= TASK STATEMENT =
Transcribe the text of every entry below word for word, and leave the pictures out of your answer.

(THE DATA)

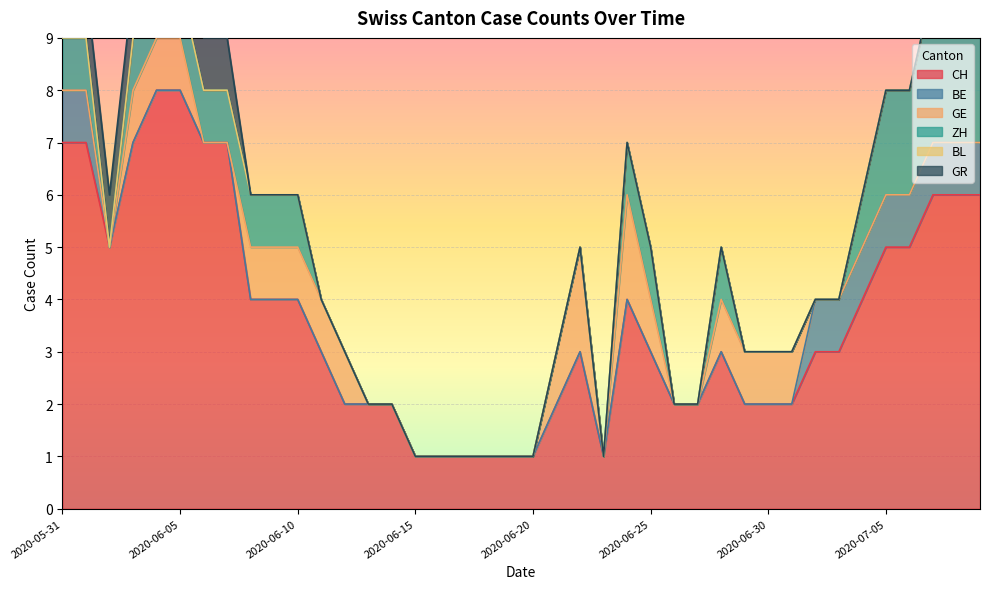

The value of CH at 2020-06-17 is 2. True or false?

False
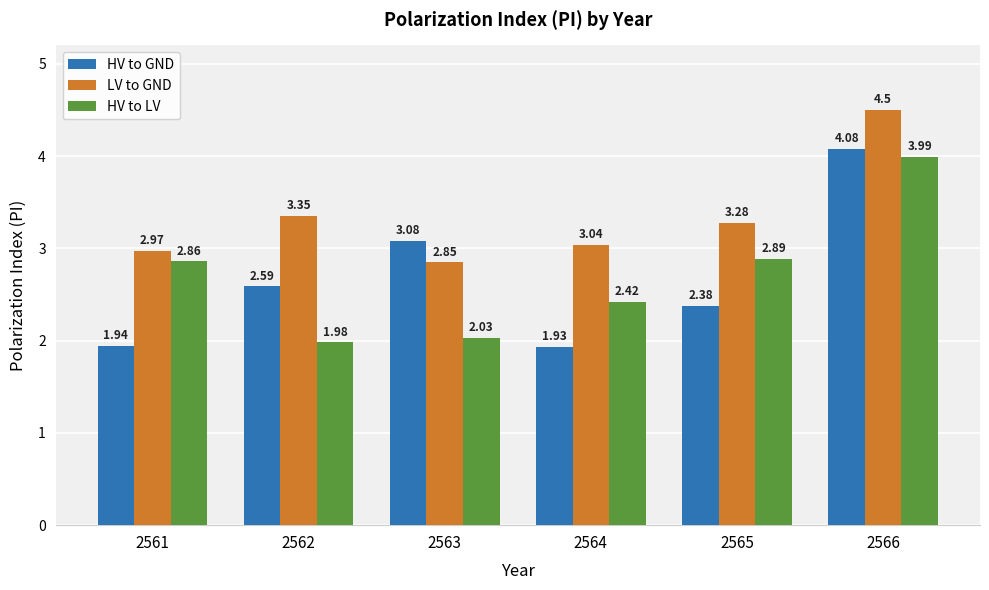

What are all the series names shown in the legend?

HV to GND, LV to GND, HV to LV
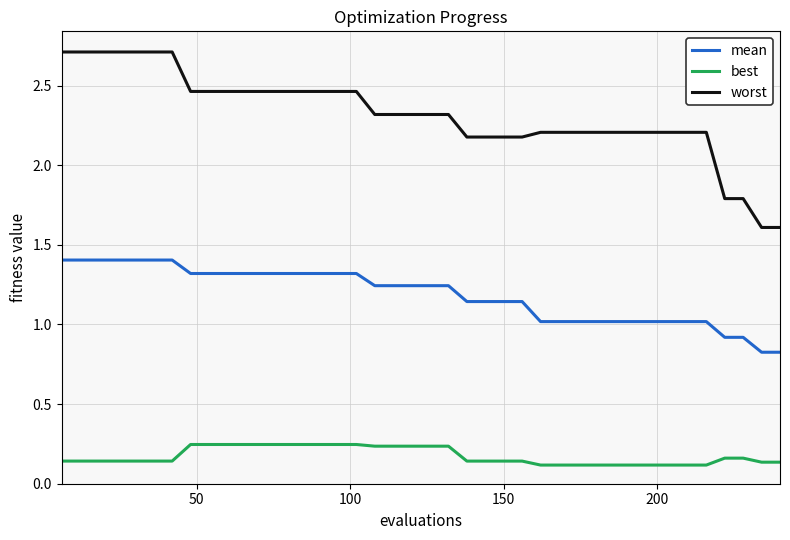

True or false: mean and best cross at least once.

False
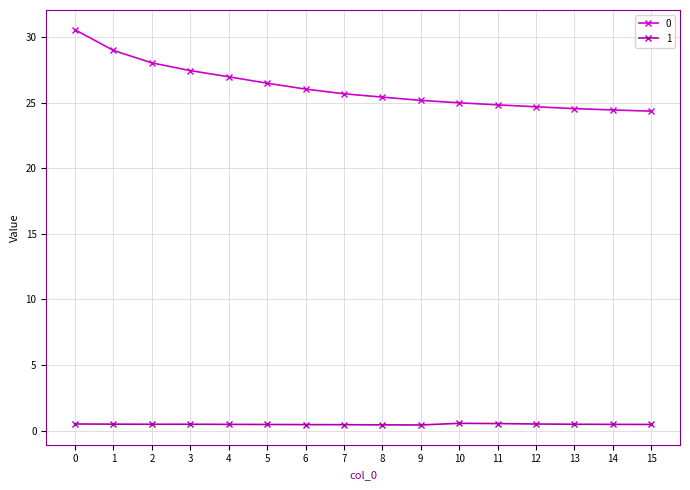

True or false: 1 and 0 cross at least once.

False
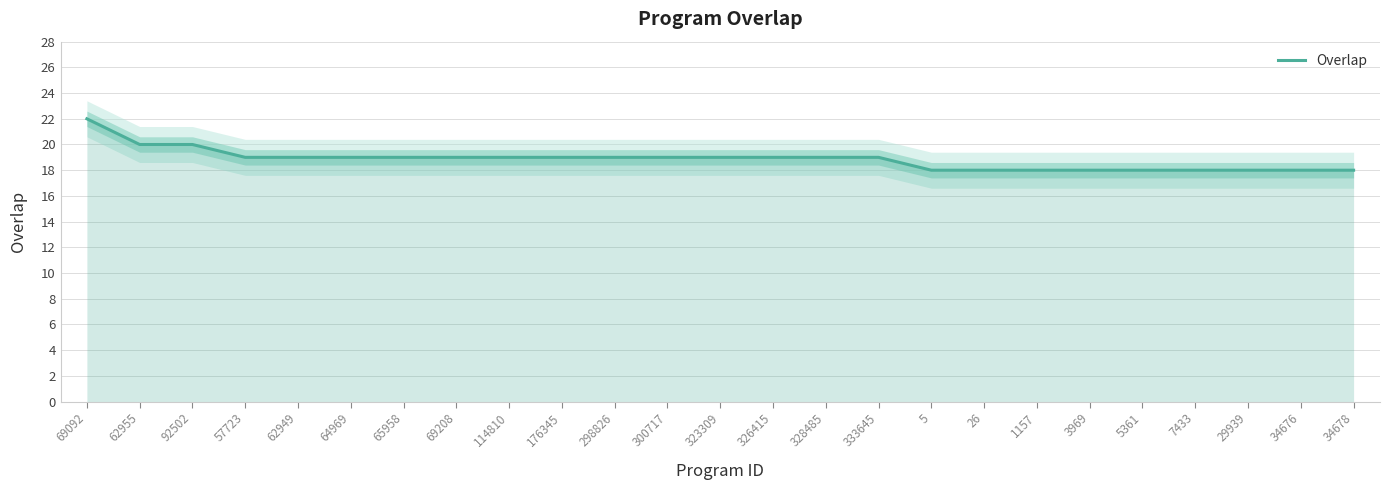

Rank the categories by value from highest to lowest.

69092, 62955, 92502, 57723, 62949, 64969, 65958, 69208, 114810, 176345, 298826, 300717, 323309, 326415, 328485, 333645, 5, 26, 1157, 3969, 5361, 7433, 29939, 34676, 34678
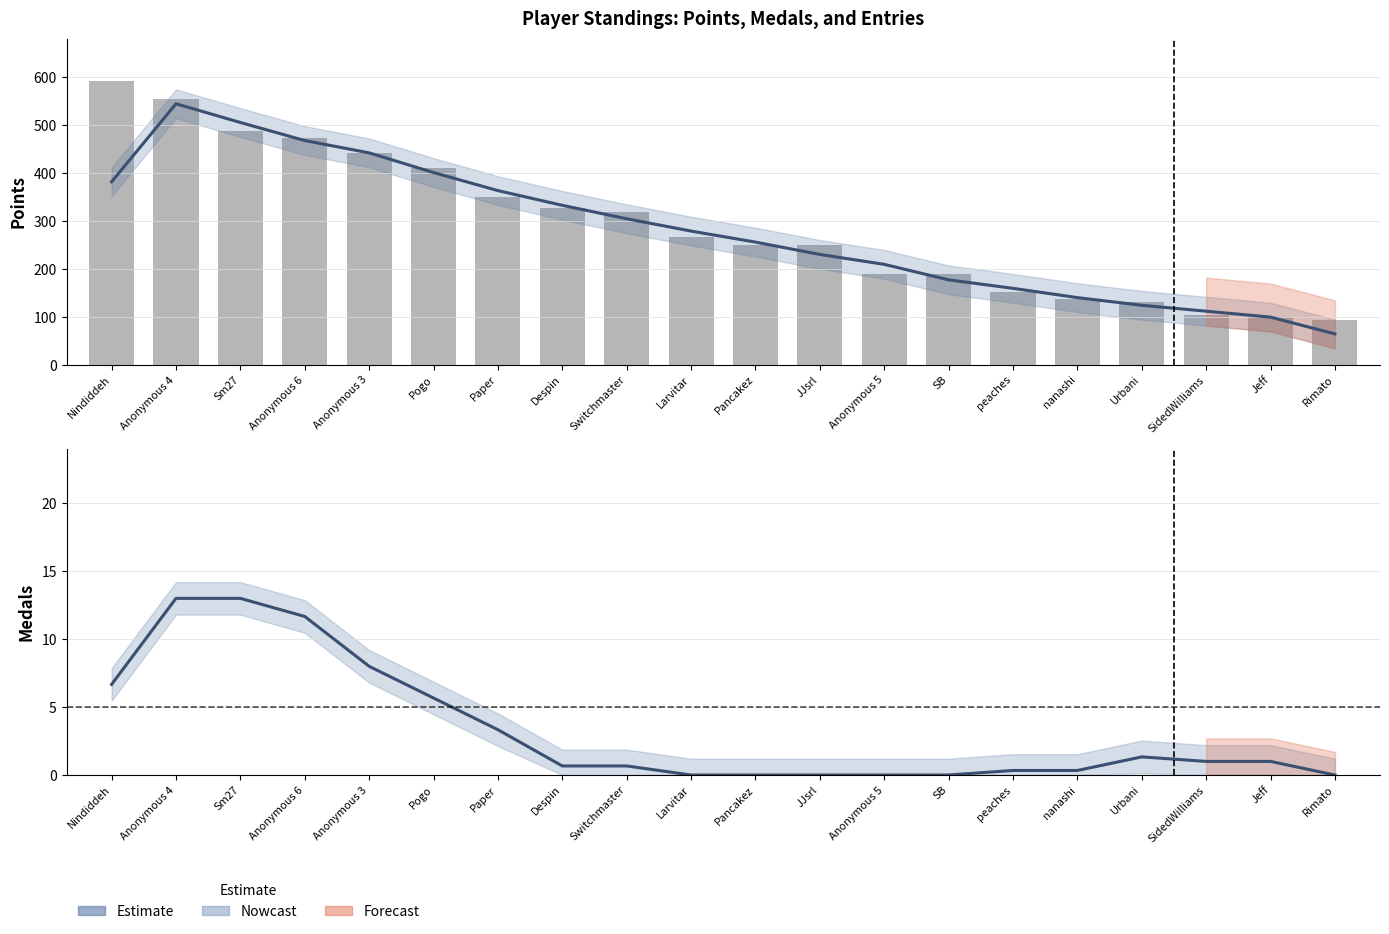

Which category has the highest value in the Points (bar) series?

Nindiddeh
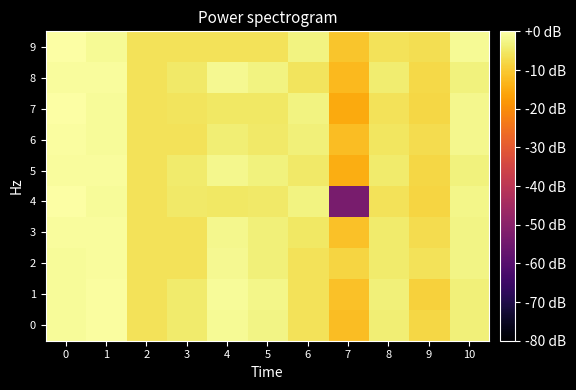

Which label corresponds to the smallest value in the chart?

7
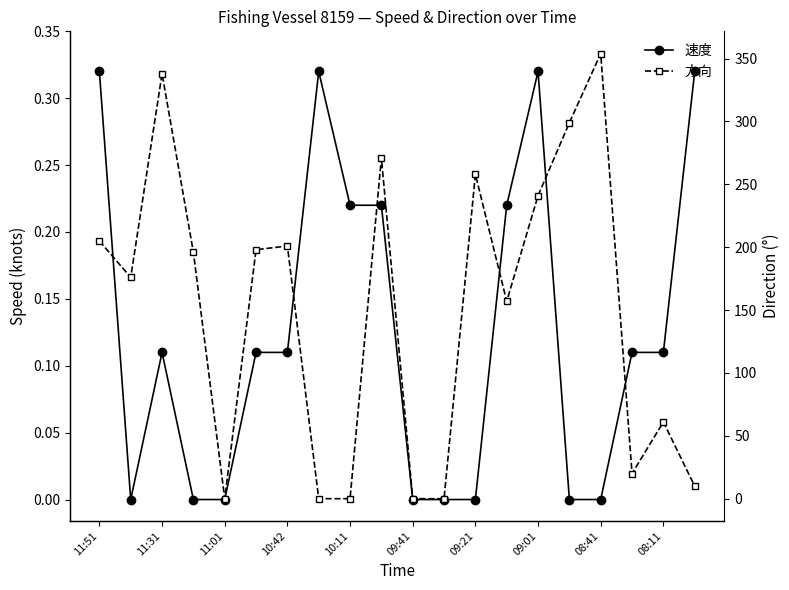

Is it true that 速度 equals 0.1 at 09:41?

False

(End THE DATA)

= WORKED SOLUTION =
The value of CH at 2020-06-17 is 2. True or false?

False

What are all the series names shown in the legend?

HV to GND, LV to GND, HV to LV

True or false: mean and best cross at least once.

False

True or false: 1 and 0 cross at least once.

False

Rank the categories by value from highest to lowest.

69092, 62955, 92502, 57723, 62949, 64969, 65958, 69208, 114810, 176345, 298826, 300717, 323309, 326415, 328485, 333645, 5, 26, 1157, 3969, 5361, 7433, 29939, 34676, 34678

Which category has the highest value in the Points (bar) series?

Nindiddeh

Which label corresponds to the smallest value in the chart?

7

Is it true that 速度 equals 0.1 at 09:41?

False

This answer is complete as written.